• Выбранный текст:
/---
Потери от неэффективности в госзакупках соизмеримы с потерями от коррупции — Максим Нефьодов

Существует ли шанс выиграть гостендер и что для этого необходимо, насколько упростился механизм госзакупок и какой объем экономии в результате может получить государство — в интервью с замминистра экономического развития и торговли Максимом Нефьодовым и зампредом Национального банка Украины Владиславом Рашкованом

Реформа госзакупок набирает обороты. Все больше органов власти переводят свои тендеры на платформу ProZorro, а объем экономии составил уже более трети миллиарда гривень. Однако многие еще сопротивляются — кто-то из-за непонимания новой системы, а кто-то — как раз из-за понимания того, что теперь бюджетные деньги будет сложнее присваивать. Кроме коррупции, в госзакупках есть еще одна серьезная проблема — процесс планирования и обоснования необходимости того или иного тендера государства. Каким видят решение этих проблем с позиции регулятора и с позиции госзаказчика, Delo.UA выясняло у замминистра экономического развития и торговли Максима Нефьодова и зампреда Национального банка Украины Владислава Рашкована.

Владислав, как обстоят дела с закупками НБУ?

Рашкован: Все начинается с бюджетирования. Бюджет — это не разрешение тратить, это инструмент планирования, который позволяет оценить как свои денежные потоки, так и финансы, и понять, сколько можно потратить. У нас была дискуссия со Счетной палатой, они говорят: "Вы потратили меньше — это плохо: или вы плохо тратите, или вы плохо планируете".

Нефьодов: Бюджет в госсфере нужно не тратить, а осваивать.

Р: И не отклоняться. Многие пытаются попасть строкой в бюджет и таким образом уже точно получить какую-то сумму, которую они смогут потратить как угодно.

НБУ в прошлом был очень децентрализованной системой. 86% закупок проходило не через центральный комитет, а через 35 тендерных комитетов НБУ. Сейчас создан единый комитет, в него входят руководители основных подразделений, юристы, финансисты, закупщики.

Н: Влад говорит с позиции человека, который реализует эту политику, я смотрю на это со стороны регулятора, который должен ее устанавливать. Потери — это следствие коррупции и неэффективности. И неэффективности — даже больше, чем коррупции.

Чтобы украсть на доллар, надо на десять развести "срача".

Что нужно для того, чтобы исправить ситуацию?

Н: Более качественное планирование, в том числе связанное с открытыми бюджетами. Второе — это открытые спецификации. Что закупается — каждый себе под столом решает. Может быть, хорошо решает, а может быть, и плохо — какой именно стол, стул, чашка нужна. Следующий момент — это центральные закупочные комиссии. Да, много крадут, но гораздо большие потери оттого, что нет эффекта масштаба, нет возможности выстраивать взаимоотношения с прямым импортером или производителем товара. Из-за маленьких объемов многие вынуждены работать с кучей дистрибьюторов, которые могут поставить товар в условное село Черновицкой области.

Выгода от централизации закупок на уровне центральных органов как минимум сравнима с возможной выгодой от борьбы с коррупцией методом повышения прозрачности.
\---
• Предоставленный материал:
/---
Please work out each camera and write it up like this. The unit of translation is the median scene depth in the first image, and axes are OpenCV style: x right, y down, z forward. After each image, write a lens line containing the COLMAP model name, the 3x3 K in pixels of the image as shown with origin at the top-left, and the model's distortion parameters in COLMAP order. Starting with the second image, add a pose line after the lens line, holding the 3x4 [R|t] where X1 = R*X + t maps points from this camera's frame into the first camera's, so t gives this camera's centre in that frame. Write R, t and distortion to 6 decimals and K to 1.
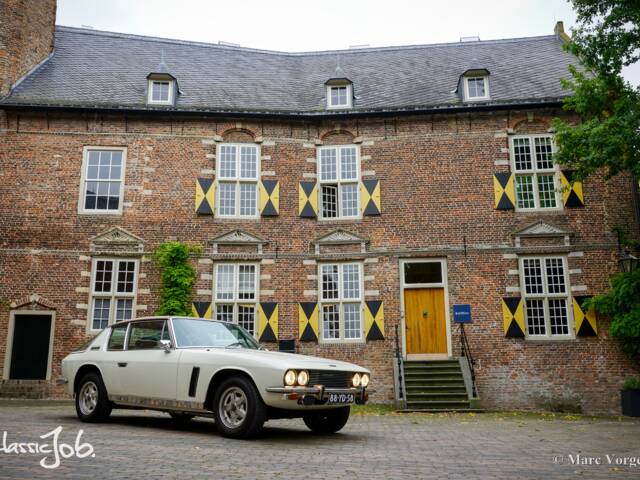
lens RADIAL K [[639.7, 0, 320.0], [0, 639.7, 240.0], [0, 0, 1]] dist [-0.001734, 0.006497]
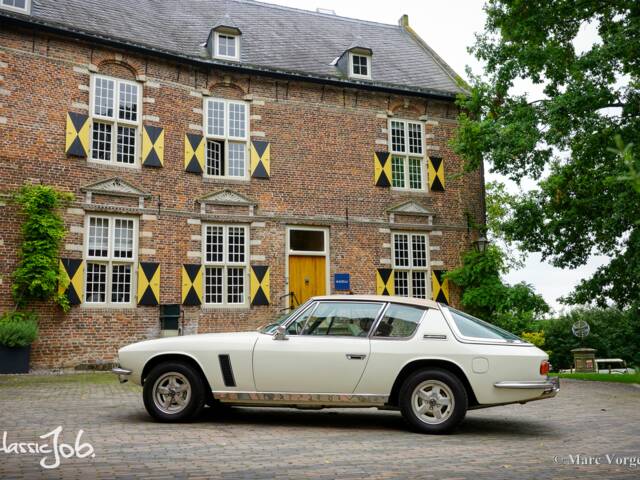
\---
• Пункт задания A:
Определите, согласуется ли с интервью о госзакупках каждое утверждение: (i) раньше 86% закупок НБУ проходило через 35 тендерных комитетов; (ii) экономия от перевода тендеров на ProZorro превысила миллиард гривень; (iii) по мнению Нефьодова, неэффективность дает больше потерь, чем коррупция. На каждое ответьте «да» или «нет» и приведите точную цитату из интервью, которая это решает.
• Пункт задания B:
Кто, согласно интервью о госзакупках, входит в созданный в НБУ единый комитет?
• Пункт задания C:
Подхватите интервью о госзакупках и продолжите его сразу после последнего предложения.

• Поле для ответа A:
(i) Да: «86% закупок проходило не через центральный комитет, а через 35 тендерных комитетов НБУ».
(ii) Нет: «объем экономии составил уже более трети миллиарда гривень».
(iii) Да: «И неэффективности — даже больше, чем коррупции».

• Поле для ответа B:
Руководители основных подразделений, юристы, финансисты и закупщики.

• Поле для ответа C:
Р: НБУ исторически стоял особняком даже в законе о закупках. Для него есть много исключений, которые были изначально когда-то прописаны. И когда мы начали работать над совершенствованием процесса, мы поставили себе главную задачу — прозрачность.

Н: Закупки — это не панацея. Это не метод борьбы с коррупцией сам по себе, это не метод борьбы с плохим бюджетированием. У нас часто любят это все связывать. Кто-то получает скрытую дотацию, у кого-то покупают дороже, чем могли бы купить у конкурента. На сколько дороже, кто бенефициар этого процесса — совершенно непонятно. Это скрытый непрозрачный процесс, с которым мы постоянно пытаемся бороться. Поэтому я бы не стал говорить, что мы закупками сейчас всю страну вылечим. Много всего в бюджетах проходит помимо закупок — компенсации, оплата труда, субвенции. Процесс бюджетирования построен достаточно древним способом.

Есть вопросы к условиям тендера. Там иногда и слона можно спрятать.

Р: Условия тендеров всегда разные. Через них обходили инструментарий допороговых значений — 200 тыс. Одни закупают "цветы белые", а другие закупают "белые цветы", и в системе это разные коды, потому что в одном случае это будут фитонасаждения, а в другом — цветы для похорон (условно).

Н: Задача в конечном итоге очень простая — показать каждому гражданину, что все, о чем мы говорим, это не "государственные" деньги.

Это деньги, которые нам как государственным менеджерам доверили налогоплательщики, чтобы мы их эффективно использовали.

Как сейчас работает ProZorro?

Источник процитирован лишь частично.